Le rôle des neurones générés à l’âge adulte dans l’apprentissage associatif a déjà été mis en évidence dans de précédentes études [Alonso et al. (2012); Arruda-Carvalho et al. (2014)] : leur activation entraine une facilitation de l’apprentissage associatif, et leur ablation suite à cet apprentissage dégrade le souvenir de l’association odeur-récompense. Cependant, dans ces expériences, les animaux apprennent à associer des valeurs à des odeurs qui leur étaient jusqu’alors inconnues : les néo-neurones pourraient donc tout aussi bien être impliqués dans le codage de l’identité des odeurs que dans celui de leur valeur.

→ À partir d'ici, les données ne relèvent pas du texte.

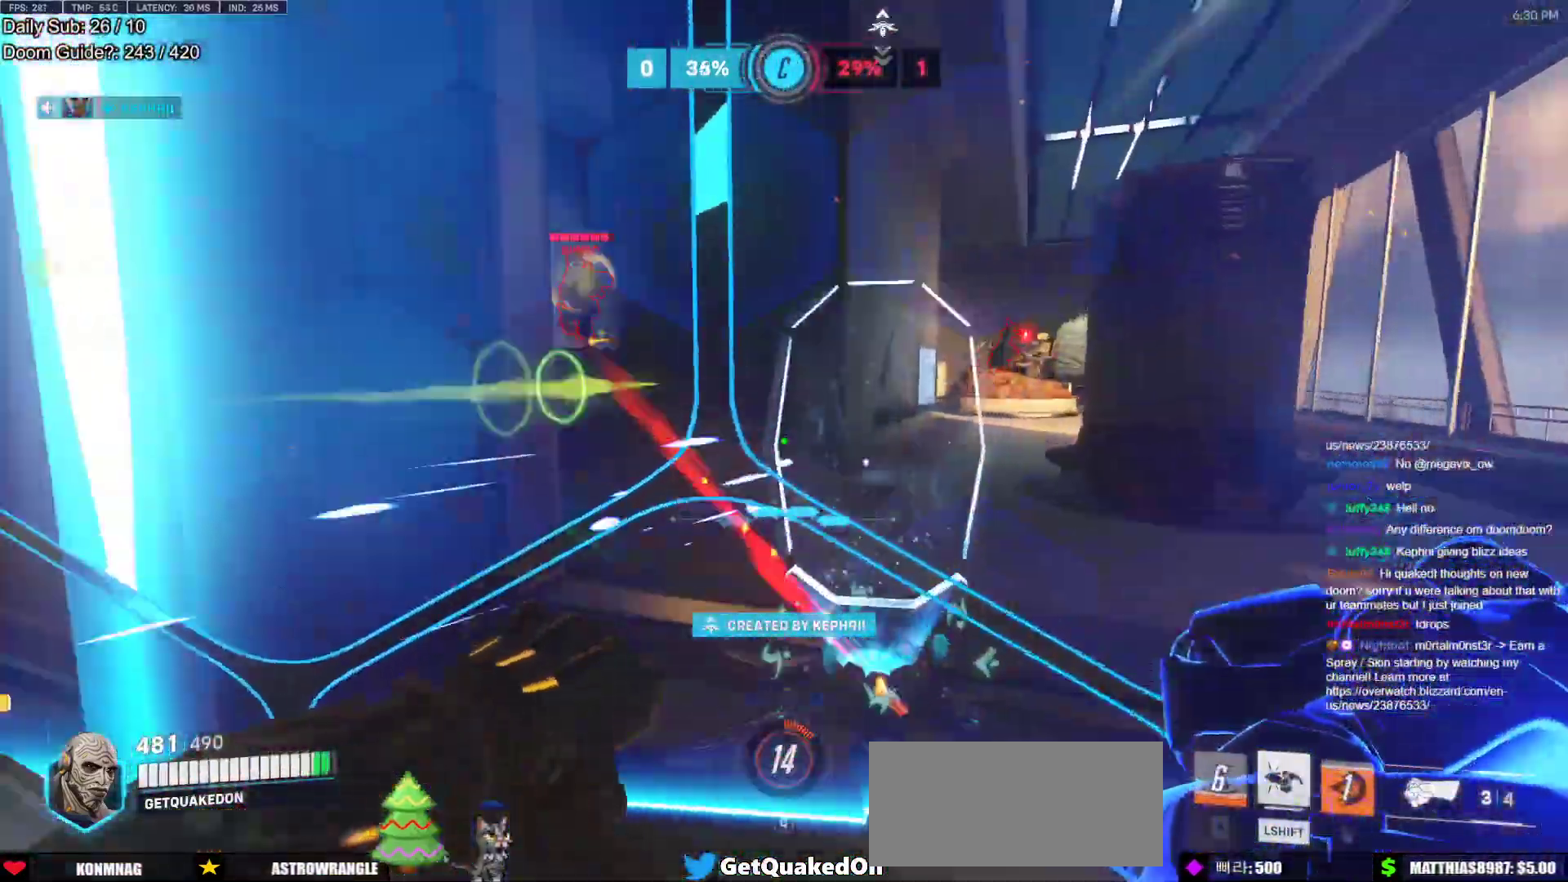
{"keys": ["a", "d", "s"], "mouse": [], "events": [[83, "w", "up"], [167, "a", "down"], [167, "s", "down"], [267, "a", "up"], [350, "a", "down"], [400, "d", "up"], [450, "d", "down"]]}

Dans la première étude menée pendant cette thèse, j’ai pu démontrer l’implication spécifique des néo-neurones formés à l’âge adulte dans le codage de la valeur des odeurs lors de l’apprentissage associatif. En effet, si une odeur a été préalablement associée à une récompense, elle entraine chez les animaux une activation des néo-neurones adultes plus importante que dans le cas où aucune valeur n’est associée à cette odeur. De plus, la stimulation de ces néo-neurones accélère l’apprentissage uniquement si elle est concomi-tante avec la présentation de l’odeur récompensée, y compris dans le cas d’une tâche de réversion où l’identité des odeurs est déjà connue. L’activation des néo-neurones formés à l’âge adulte permet donc de faciliter l’association entre odeur et récompense lors de l’apprentissage, qui est ainsi beaucoup plus flexible.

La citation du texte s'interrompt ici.